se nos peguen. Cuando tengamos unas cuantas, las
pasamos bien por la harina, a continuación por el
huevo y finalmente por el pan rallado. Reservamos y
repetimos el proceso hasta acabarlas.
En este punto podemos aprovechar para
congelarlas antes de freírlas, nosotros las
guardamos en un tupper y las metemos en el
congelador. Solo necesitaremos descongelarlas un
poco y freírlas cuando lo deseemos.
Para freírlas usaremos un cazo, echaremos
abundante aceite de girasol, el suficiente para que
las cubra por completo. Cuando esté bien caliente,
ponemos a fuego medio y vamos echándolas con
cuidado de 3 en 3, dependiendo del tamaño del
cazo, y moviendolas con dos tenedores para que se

──────

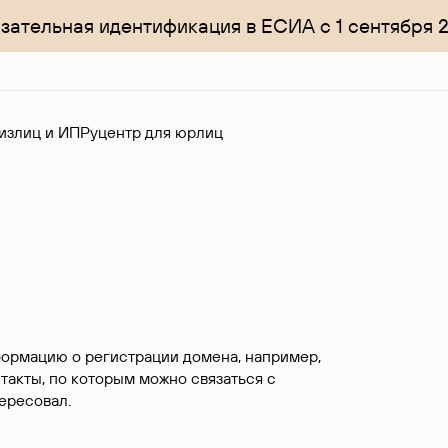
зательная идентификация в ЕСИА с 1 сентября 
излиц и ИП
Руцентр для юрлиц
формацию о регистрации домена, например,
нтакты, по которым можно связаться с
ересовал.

──────

Check each line above for the string "cazo" and copy the ones that have it.

Para freírlas usaremos un cazo, echaremos
cazo, y moviendolas con dos tenedores para que se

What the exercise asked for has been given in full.